ERDOĞAN: ÜZÜLEREK SÖYLÜYORUM...

Cumhurbaşkanı Erdoğan 15 Aralık 2024'te yaptığı bir konuşmada "Gençler nedense evlenmiyor. Ben 25 yaşında evlendim. Ama şimdi bakıyoruz 30, 35, 40... Alıp başını gidiyor. Bir an önce evliliği yapmak lazım" demişti.

Erdoğan bu yıl 13 Ocak'ta yapılan Aile Yılı tanıtım toplantısında ise şunları kayda geçirmişti:

- 2001 yılında toplam doğurganlık hızımız 2,38 iken, bugün bu rakam 1,51'e düşmüştür. Nüfusun yenilenme düzeyinin 2,1 olduğu dikkate alındığında, durumun vahameti daha iyi anlaşılacaktır. Yıllık nüfus artış hızımız ise 2022 yılında binde 7 iken, 2023'te binde 1,1'e gerilemiştir. Çocuk ve genç nüfusumuz azalırken, yaşlı nüfusumuz tarihimizde ilk defa yüzde 10'un üzerine çıkmış, ortalama yaşımız da 34 sınırına dayanmıştır.

- Tüm bunlarla birlikte evlenme yaşı önemli ölçüde yükselmiş, boşanma oranları ise aynı nispette artmıştır. Evlenme hızı 2023'te binde 6,63 olarak gerçekleşti. 1000 nüfus başına düşen boşanma sayısını ifade eden 'kaba boşanma hızı' ise 2,01'e çıktı. Boşanmaların yüzde 33,4'ünün evliliğin ilk 5 yılı içinde, yüzde 21,7'sinin ise evliliğin 6 ila 10'uncu yılları arasında meydana geldiği göze çarpıyor. Ülkemizde ilk evlenme yaşının kadınlar için 26'ya, erkekler için ise 28'e yükseldiğini görüyoruz.

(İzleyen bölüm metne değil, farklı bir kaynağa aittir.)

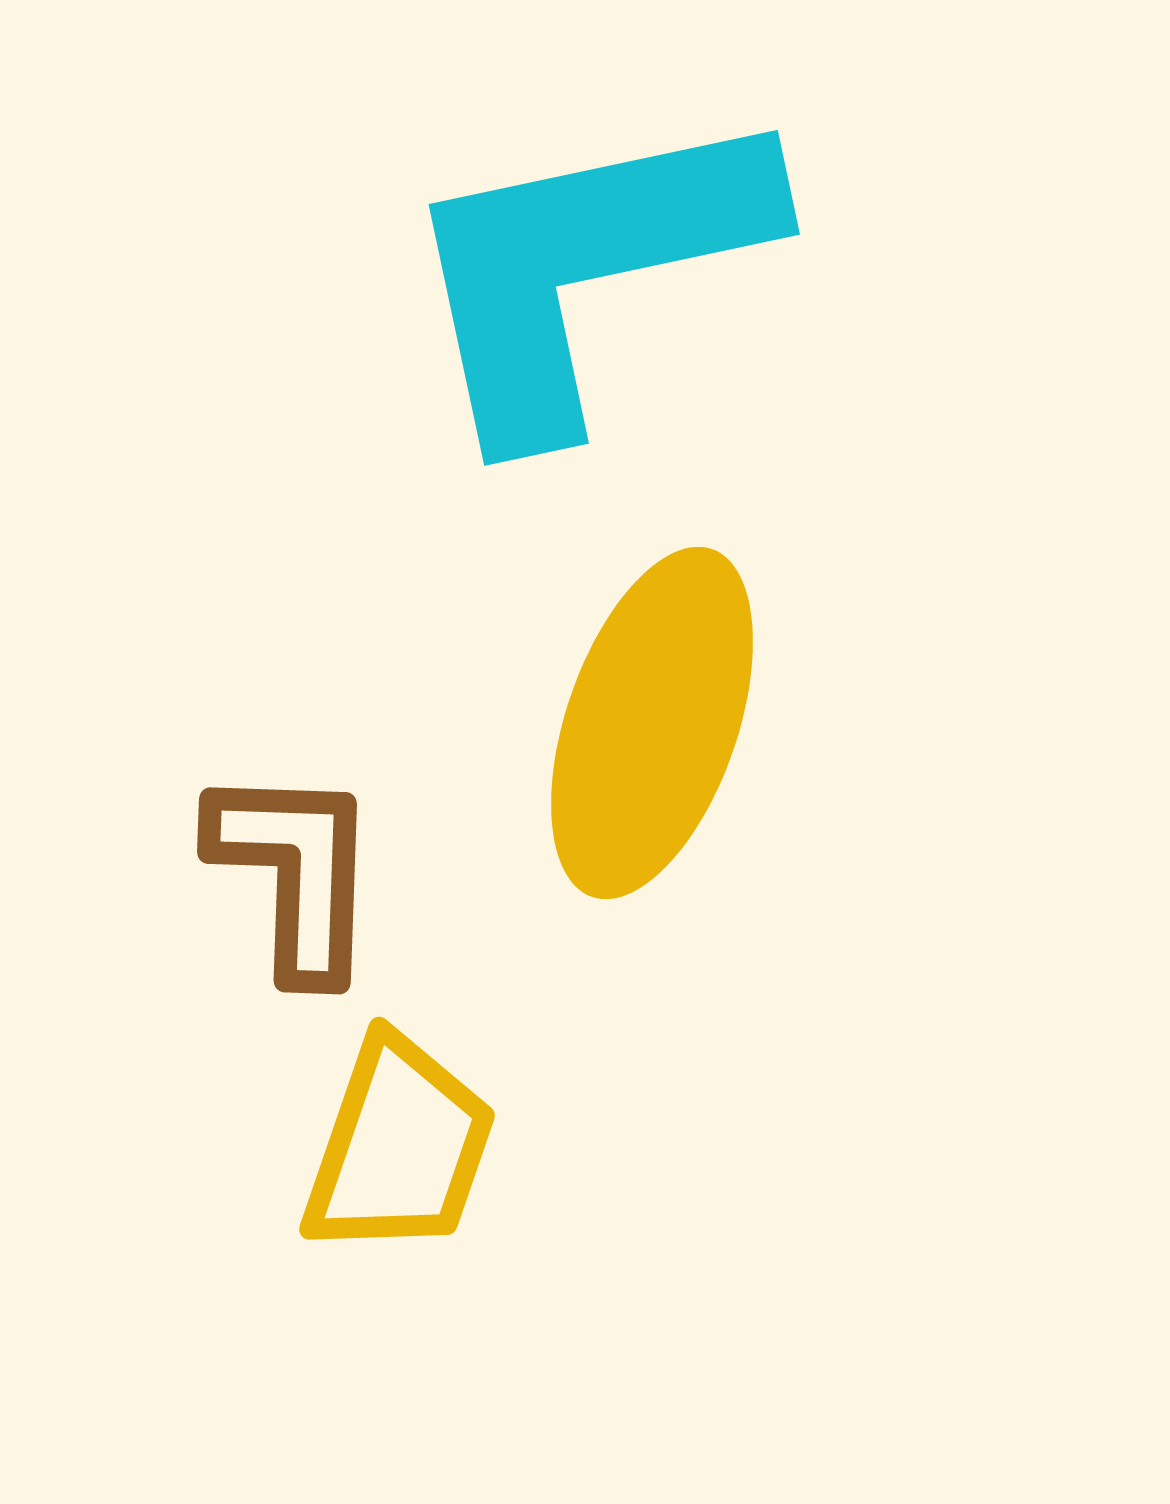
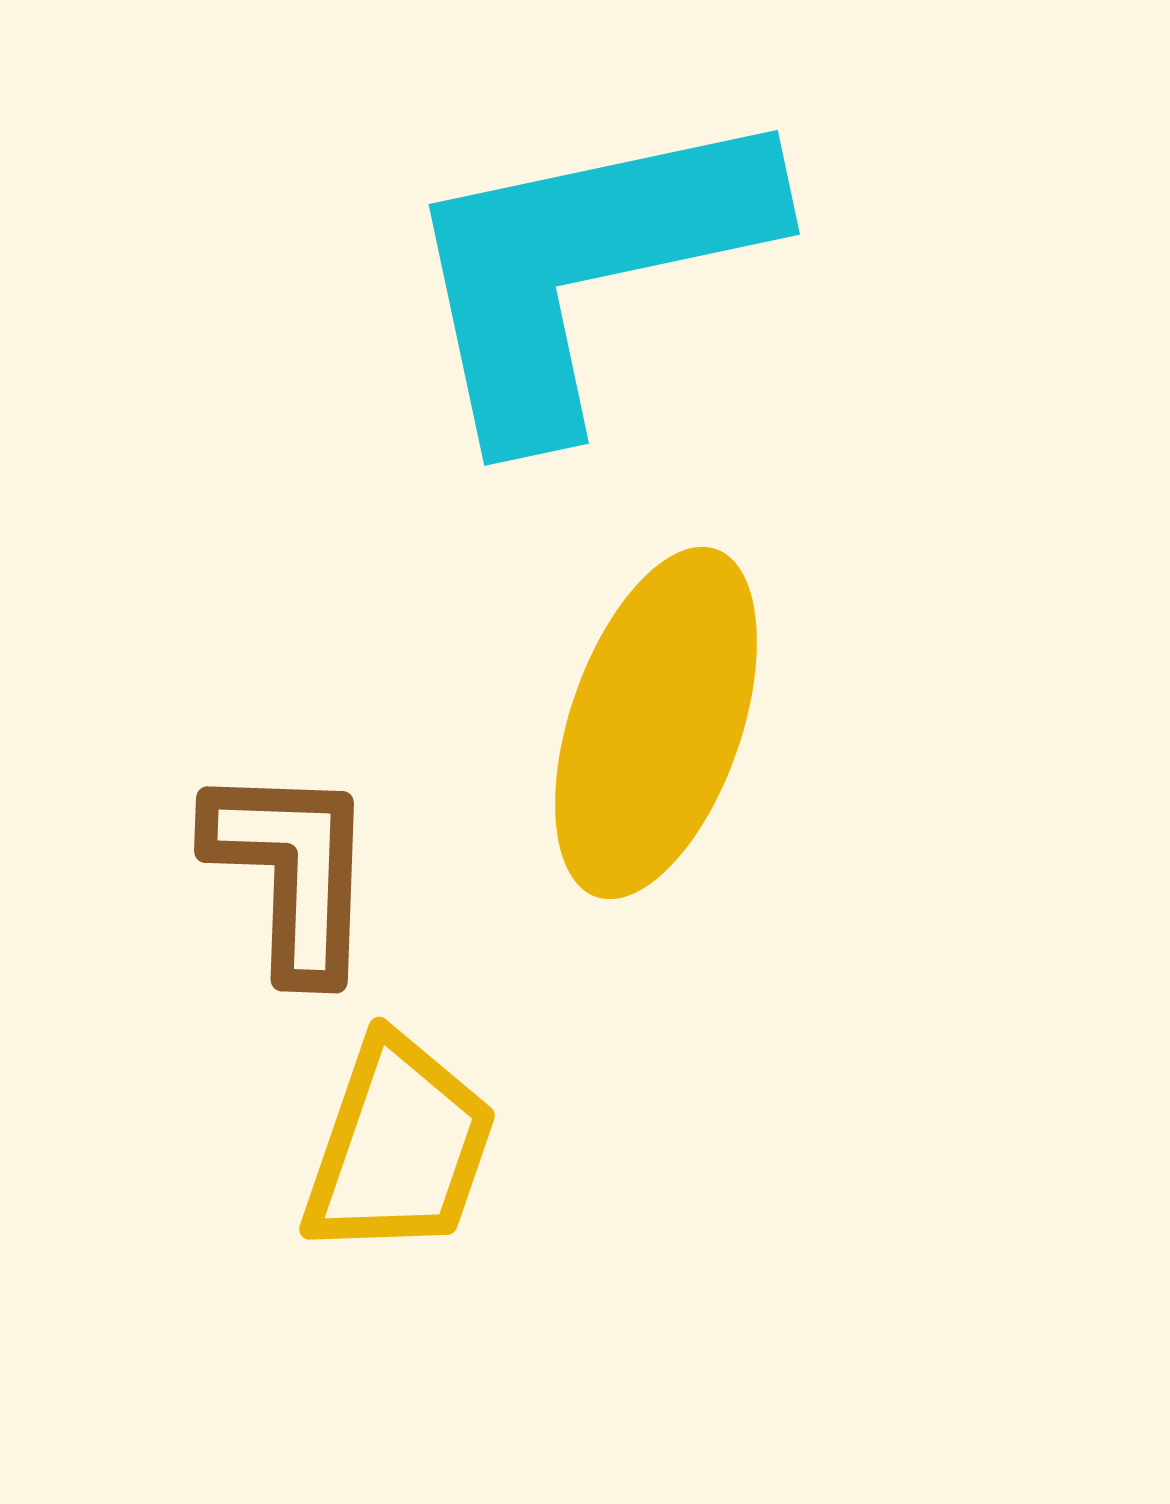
yellow ellipse: moved 4 px right
brown L-shape: moved 3 px left, 1 px up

- İlk anne olma yaşı, geçmişte görülmemiş biçimde, 29'u aşmış vaziyette. Bütün bu verilerin, oranların ve istatistiklerin anlattığı şudur; Türkiye, genç ve nitelikli nüfus bakımından, üzülerek söylüyorum, kan kaybetmektedir. Gerekli önlemleri bir an önce almaz, ihtiyaç duyulan politikaları kısa sürede uygulamazsak sorun telafi edilemez boyuta varacaktır. Allah korusun böyle bir durumda yalnızca nüfus değil, nüfuz kaybı da yaşamamız kaçınılmazdır.